There is not a journalist alive unaware that Boris Johnson struggles with the truth. Yet this seems to make them less questioning not more, says ALASTAIR CAMPBELL.
With an admitted bias born of being columnist and editor-at-large, I would argue that The New European has been among the very best new additions to the UK media scene in recent years.
For someone of my generation, it was especially pleasing that the paper started out very much as a print product in the digital age, and has established itself sufficiently for a pretty heavyweight group of people to have taken over ownership, new investment suggesting it will be around for a long time yet. What started as a four-week pop-up spasm provoked by referendum grief in 2016 is already into its fifth year, week in week out displaying its commitment to high quality journalism, with the digital side of things going big now too.
Some years ago, an Australian editor in the Murdoch stable said to me of the British press, “it is the best in the world, and the worst in the world, often in the same issue”.
It is sad, but hard to escape the conclusion, that the worst has very much won out over the best in recent years. Hard to escape the conclusion, too, that the British media, with an all too small number of honourable exceptions, is failing properly to hold the current government to account, whether on Brexit or Covid, or more generally on standards of honesty and competence.

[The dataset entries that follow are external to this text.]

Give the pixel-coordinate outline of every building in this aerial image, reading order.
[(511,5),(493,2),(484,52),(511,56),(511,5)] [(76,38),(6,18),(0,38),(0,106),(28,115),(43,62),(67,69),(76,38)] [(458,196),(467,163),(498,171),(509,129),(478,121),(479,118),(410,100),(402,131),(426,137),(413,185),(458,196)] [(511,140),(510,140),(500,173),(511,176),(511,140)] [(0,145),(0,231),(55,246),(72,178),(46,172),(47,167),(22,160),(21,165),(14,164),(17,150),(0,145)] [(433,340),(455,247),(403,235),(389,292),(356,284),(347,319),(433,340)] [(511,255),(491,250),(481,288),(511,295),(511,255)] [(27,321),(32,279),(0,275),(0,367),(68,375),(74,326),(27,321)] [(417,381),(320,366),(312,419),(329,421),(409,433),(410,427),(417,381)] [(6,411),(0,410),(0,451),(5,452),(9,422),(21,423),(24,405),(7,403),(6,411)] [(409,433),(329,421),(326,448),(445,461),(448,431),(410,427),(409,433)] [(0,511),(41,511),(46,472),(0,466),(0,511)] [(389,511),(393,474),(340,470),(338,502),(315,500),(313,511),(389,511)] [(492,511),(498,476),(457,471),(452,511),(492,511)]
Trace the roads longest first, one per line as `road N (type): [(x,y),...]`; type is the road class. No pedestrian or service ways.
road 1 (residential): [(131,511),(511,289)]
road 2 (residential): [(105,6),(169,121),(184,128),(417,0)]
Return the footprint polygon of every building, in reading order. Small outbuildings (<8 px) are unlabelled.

There is a heavy right-wing bias too. It explains why the press can get itself worked up into a mini-frenzy over Keir Starmer mis-speaking in the Commons, for which he apologised, yet which will allow blatant lies by Boris Johnson and his colleagues pass without mention, let alone the pressure to admit or apologise.

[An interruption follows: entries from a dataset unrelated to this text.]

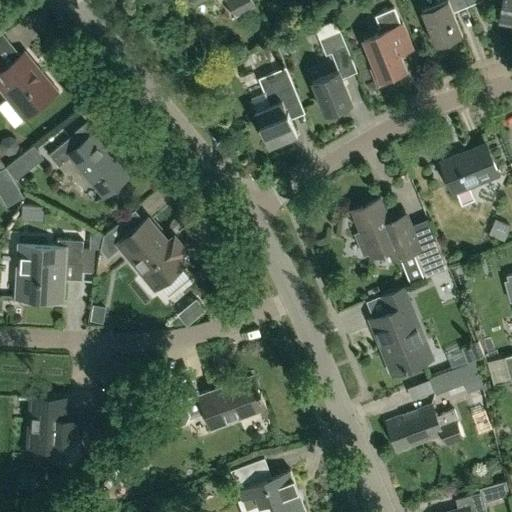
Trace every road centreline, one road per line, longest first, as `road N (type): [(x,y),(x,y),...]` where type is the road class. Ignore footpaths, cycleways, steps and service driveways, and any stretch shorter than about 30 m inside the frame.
road 1 (residential): [(294,298),(162,341),(0,335)]
road 2 (residential): [(511,83),(440,98),(244,212)]
road 3 (residential): [(244,212),(71,0)]
road 4 (residential): [(380,511),(294,298)]
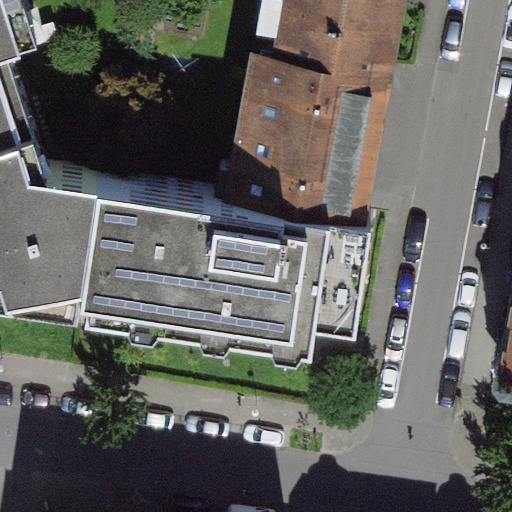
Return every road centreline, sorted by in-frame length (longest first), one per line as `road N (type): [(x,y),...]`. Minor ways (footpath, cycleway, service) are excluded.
road 1 (residential): [(408,494),(494,0)]
road 2 (residential): [(408,494),(0,434)]
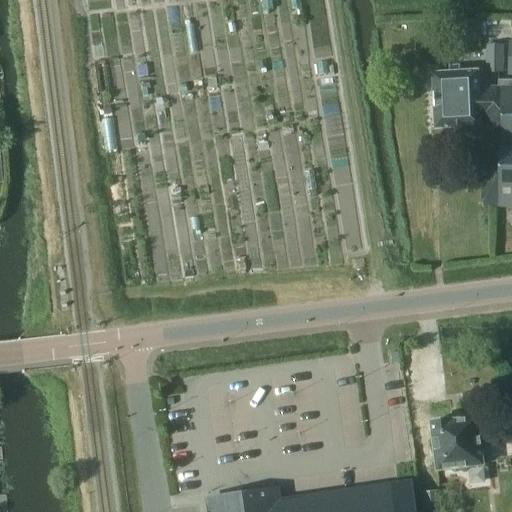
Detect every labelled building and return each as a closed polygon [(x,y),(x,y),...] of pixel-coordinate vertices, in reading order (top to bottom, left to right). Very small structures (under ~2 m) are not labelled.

My occasional beef with the BBC has never been because I consider them to be institutionally biased one way or the other. It is more that they all too often allow their news agenda to be set by press narratives, and as the right wing press is more numerous, louder, and with less inbuilt concern about facts getting in the way of the owners’ and editors’ views and interests, that means they are overly influenced by the right. Added to which the right wing press falsely and persistently accuse them of left wing bias, for which they tend to over compensate.
Virtually daily I see stories buried away on inside pages, or briefly debated on social media before fizzling out, which had they been happening under a Labour government would have consumed the media for weeks. Let me take two recent examples, one relatively trivial, one anything but.

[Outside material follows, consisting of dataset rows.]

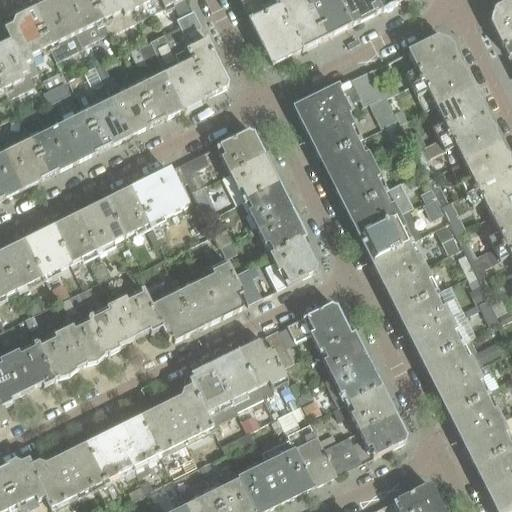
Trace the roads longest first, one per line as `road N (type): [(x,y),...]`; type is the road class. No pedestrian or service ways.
road 1 (residential): [(0,452),(350,278)]
road 2 (residential): [(262,104),(0,234)]
road 3 (residential): [(457,9),(262,104)]
road 4 (residential): [(350,278),(438,456)]
road 5 (residential): [(262,104),(350,278)]
road 6 (residential): [(438,456),(328,511)]
road 7 (residential): [(511,119),(457,9)]
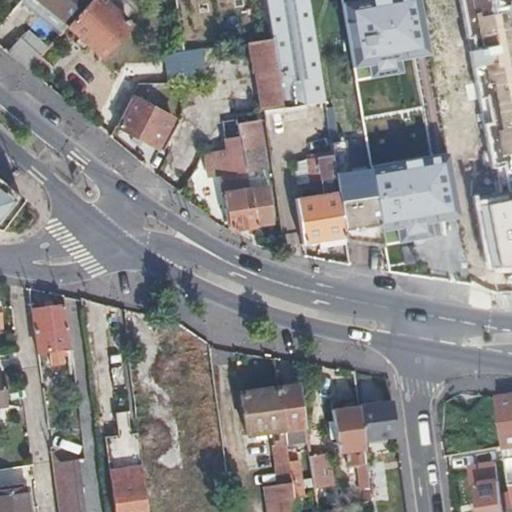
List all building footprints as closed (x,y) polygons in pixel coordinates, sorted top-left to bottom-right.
[(35,0),(65,25),(88,0),(35,0)] [(88,0),(65,25),(102,56),(129,24),(100,0),(88,0)] [(305,0),(265,0),(271,39),(282,108),(320,101),(307,8),(305,0)] [(511,0),(480,0),(511,156),(511,0)] [(195,11),(198,43),(261,39),(258,6),(195,11)] [(8,53),(27,69),(46,47),(28,31),(8,53)] [(256,74),(262,111),(282,108),(271,39),(232,45),(237,77),(256,74)] [(201,49),(206,82),(237,77),(232,45),(201,49)] [(168,93),(168,84),(141,84),(134,94),(168,93)] [(130,100),(116,126),(158,149),(173,123),(168,120),(171,116),(157,109),(155,114),(130,100)] [(241,138),(247,169),(262,167),(255,122),(239,125),(241,138)] [(397,137),(406,185),(426,181),(418,134),(397,137)] [(225,150),(203,153),(208,178),(247,172),(247,169),(241,138),(225,141),(225,150)] [(336,193),(344,240),(347,240),(383,247),(378,217),(370,171),(348,174),(343,141),(327,143),(330,155),(336,193)] [(451,160),(459,198),(495,191),(486,152),(451,160)] [(336,193),(330,155),(308,159),(306,162),(309,179),(318,179),(318,183),(320,196),(336,193)] [(231,228),(256,225),(250,188),(248,179),(236,182),(237,191),(226,193),(231,228)] [(224,183),(226,193),(237,191),(236,182),(224,183)] [(250,188),(256,225),(271,223),(265,187),(250,188)] [(495,191),(459,198),(462,211),(497,205),(495,191)] [(296,201),(304,246),(344,240),(336,193),(320,196),(296,201)] [(411,212),(378,217),(383,247),(385,258),(418,252),(411,212)] [(498,270),(511,267),(511,249),(510,241),(493,243),(498,270)] [(70,348),(65,305),(33,308),(39,351),(48,350),(51,365),(63,364),(61,348),(70,348)] [(2,371),(0,371),(0,422),(9,422),(2,371)] [(287,443),(307,441),(299,383),(279,386),(287,443)] [(273,439),(275,462),(289,461),(287,443),(279,386),(240,391),(246,433),(277,428),(278,439),(273,439)] [(511,395),(495,398),(503,448),(510,494),(511,493),(511,453),(510,454),(509,447),(511,445),(511,395)] [(363,439),(397,434),(392,401),(358,407),(363,439)] [(361,492),(370,489),(363,439),(358,407),(331,412),(338,455),(350,454),(351,469),(357,468),(361,492)] [(147,511),(143,472),(143,470),(137,471),(133,432),(130,410),(119,410),(121,433),(102,435),(111,511),(147,511)] [(143,470),(138,432),(133,432),(137,471),(143,470)] [(313,482),(313,485),(333,482),(329,450),(309,454),(313,482)] [(88,511),(82,458),(79,459),(60,460),(53,461),(59,511),(88,511)] [(293,485),(303,484),(300,460),(289,461),(293,485)] [(268,511),(296,511),(294,498),(293,485),(289,461),(275,462),(278,484),(265,486),(268,511)] [(504,511),(496,465),(473,470),(480,511),(504,511)] [(304,488),(303,484),(293,485),(294,498),(301,496),(304,488)] [(0,490),(0,511),(25,511),(23,488),(0,490)]
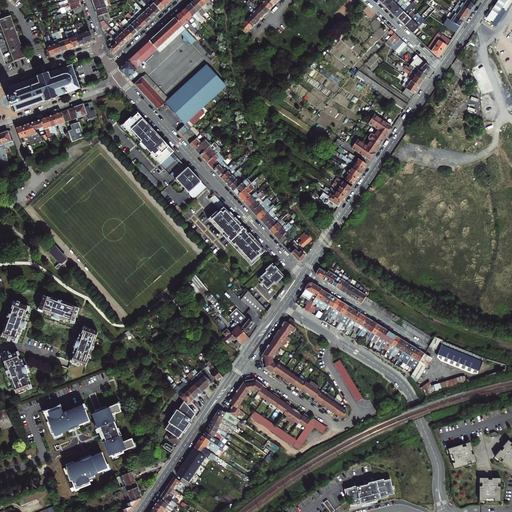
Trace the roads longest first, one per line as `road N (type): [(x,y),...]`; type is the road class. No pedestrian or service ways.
road 1 (residential): [(121,81),(302,275)]
road 2 (tertiary): [(436,77),(304,273)]
road 3 (residential): [(336,339),(407,389),(437,479)]
road 4 (tertiary): [(242,362),(140,511)]
road 5 (residential): [(304,273),(427,349)]
road 6 (residential): [(242,362),(333,423),(360,415)]
road 7 (residential): [(0,124),(121,81)]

The trivial. Boris Johnson now has three photographers on the public payroll, whose job is to capture him endlessly parading on the phone, or lounging with his feet on his desk, or swanning around the country in search of a hard hat, a hi-vis jacket or a piece of scientific equipment he can’t work.
I remember we once had a discussion about whether we should have one when Tony Blair was prime minister. Given the media obsession with so called spin, we decided against. Heaven knows how many columns Johnson and Michael Gove, their colleagues and paymasters devoted to portraying Tony Blair as a man obsessed with image not delivery. The Westminster press made a giant new industry of it. Today, too many journalists appear to be willingly exploited puppets in a Putin-style show being put on by Number 10.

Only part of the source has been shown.